■ AIM OF THE EXERCISE: In the forum thread, what price did CDM say Piper's site charged for all books during its special?

-- QUOTED PASSAGE start --

# Piper/Grudem Recovering Biblical Manhood and Womanhood



## VaughanRSmith (Jul 18, 2007)

Is this book any good? The reviews on Amazon are mixed (unsurprisingly) between 5/5 from the complementarians to 1/5 from the liberals.

Has anybody read it? I'm considering buying it. It's an issue that I will have to come up against (unfortunately) in the next few years, and I would like the best defense I can get.

Are there better works out there defending complementarianism (aside from the scriptures of course  )?


----------



## RamistThomist (Jul 19, 2007)

Grudem is a good writer and a (usually!  ) fine exegete; well, he is thorough anyway. When I read Grudem's systematics I remember that section to be quite good.


----------



## ChristianTrader (Jul 19, 2007)

Exagorazo said:


> Is this book any good? The reviews on Amazon are mixed (unsurprisingly) between 5/5 from the complementarians to 1/5 from the liberals.
> 
> Has anybody read it? I'm considering buying it. It's an issue that I will have to come up against (unfortunately) in the next few years, and I would like the best defense I can get.
> 
> Are there better works out there defending complementarianism (aside from the scriptures of course  )?



Grudem has a relatively new book out that I believe can be considered a "sequel" to this work called: Evangelical Feminism and Biblical Truth: An Analysis of More Than 100 Disputed Questions
http://snipurl.com/1oi1k

This work takes into account developments since "the Big Blue book".

CT


----------



## CalvinandHodges (Jul 19, 2007)

Greetings:

John Piper's heterodoxy concerning "Joy preceeding faith" in the ordo salutis is rather perverse. I would not recommend anything by him because of this.

Grace and Peace,

-CH


----------



## Sydnorphyn (Jul 19, 2007)

Both books are excellent!


----------



## CDM (Jul 19, 2007)

*DL it for free*

DL *FREE* in .pdf:

http://www.desiringgod.org/media/pdf/books_bbmw.pdf

Or read it online here:

http://www.leaderu.com/orgs/cbmw/rbmw/index.html

A couple weeks ago, Piper's site had a $5.00 ALL BOOKS special and I picked up a copy.


----------



## heartoflesh (Jul 19, 2007)

CalvinandHodges said:


> Greetings:
> 
> John Piper's heterodoxy concerning "Joy preceeding faith" in the ordo salutis is rather perverse. I would not recommend anything by him because of this.
> 
> ...




I completely disagree. I heartily recommend him.


----------



## VaughanRSmith (Jul 19, 2007)

I'm going to pick a copy of it up tomorrow. I've also got a copy of "Women in the Church", edited by Andreas Kostenberger, Thomas Schreiner and H. Scott Baldwin, which is supposed to be great.


----------



## RamistThomist (Jul 19, 2007)

CalvinandHodges said:


> Greetings:
> 
> John Piper's heterodoxy concerning "Joy preceeding faith" in the ordo salutis is rather perverse. I would not recommend anything by him because of this.

-- QUOTED PASSAGE end --
-- DATASET ENTRIES start --

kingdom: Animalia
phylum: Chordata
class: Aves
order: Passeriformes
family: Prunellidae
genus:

-- DATASET ENTRIES end --

■ OUTPUT OF THE TASK: $5.00